Gubernur Maluku Ajak Semua Pihak Bersatu Atasi Konflik Arbes Ambon
Gubernur Maluku menggelar pertemuan bersama para pemangku kepentingan untuk mengatasi konflik di Arbes Ambon (Foto: Antara/Dedy Azis)

Iniloh.id – Gubernur Maluku Hendrik Lewerissa mengajak seluruh elemen masyarakat dan pemangku kepentingan untuk bergandengan tangan meredam konflik yang kembali pecah di kawasan Arbes, Kota Ambon, tepatnya di sekitar Kampus UIN Abdul Muthalib Sangadji (UIN AMSA).

Langkah tersebut diwujudkan melalui pertemuan lintas unsur yang digelar di Ambon, Sabtu (27/12/2025).

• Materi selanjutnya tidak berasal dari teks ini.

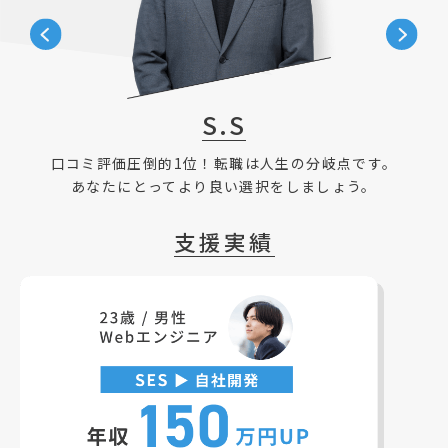
S.S
口コミ評価圧倒的1位！転職は人生の分岐点です。
あなたにとってより良い選択をしましょう。
支援実績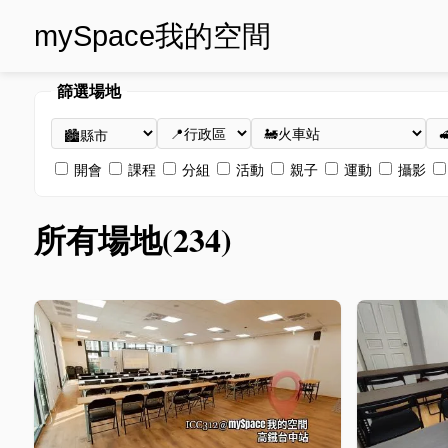
mySpace我的空間
篩選場地
開會
課程
分組
活動
親子
運動
攝影
所有場地(234)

Hendrik menghadirkan tokoh agama, tokoh pemuda, tokoh masyarakat, serta jajaran pengamanan dari Polda Maluku dan Kodam XV/Pattimura.

Bacaan Lainnya

Bupati Seram Bagian Timur dan Wali Kota Ambon juga turut hadir dalam pertemuan tersebut.

“Kami mengundang para tokoh agama dan tokoh pemuda untuk duduk bersama di Polda Maluku guna menyikapi konflik yang terjadi di sekitar Kampus UIN AMSA,” ujar Hendrik.

Menurutnya, pertemuan ini bertujuan memperkuat dukungan terhadap aparat kepolisian dalam memulihkan situasi keamanan serta memastikan penegakan hukum berjalan tegas namun tetap proporsional.

Hendrik menilai konflik di kawasan tersebut bukan kali pertama terjadi, sehingga membutuhkan pendekatan menyeluruh, mulai dari aspek hukum, keamanan, hingga sosial kemasyarakatan.

Ia menegaskan bahwa proses penetapan tersangka harus mengikuti prosedur hukum yang berlaku.

“Untuk menetapkan tersangka dibutuhkan minimal dua alat bukti yang sah. Jika itu terpenuhi, saya yakin kepolisian akan bertindak. Saat ini aparat masih melakukan pengejaran terhadap pelaku,” jelasnya.

Meski publik berharap pelaku segera ditangkap, Hendrik meminta masyarakat tetap memberi ruang bagi aparat untuk bekerja secara profesional. Ia juga mengingatkan warga agar tidak terpancing informasi yang belum terverifikasi.

“Saya mengimbau masyarakat agar tidak mudah terprovokasi oleh kabar yang belum tentu benar. Informasi resmi terkait penanganan konflik ini bersumber dari Polda Maluku,” tegasnya.

Sebelumnya, bentrokan antarkelompok pemuda di kawasan Arbes mengakibatkan dua orang dilarikan ke rumah sakit akibat luka panah dan bacokan parang.

Salah satu korban merupakan mahasiswa UIN AMSA yang mengalami luka di pergelangan tangan kiri.

Pantauan di lapangan menunjukkan aksi saling lempar batu dan penggunaan senjata tajam terjadi di sekitar pertigaan Kampus UIN AMSA hingga meluas ke kawasan Air Besar (Arbes), tepat di depan salah satu gerai swalayan.

Aparat keamanan kini meningkatkan pengawasan guna mencegah konflik susulan.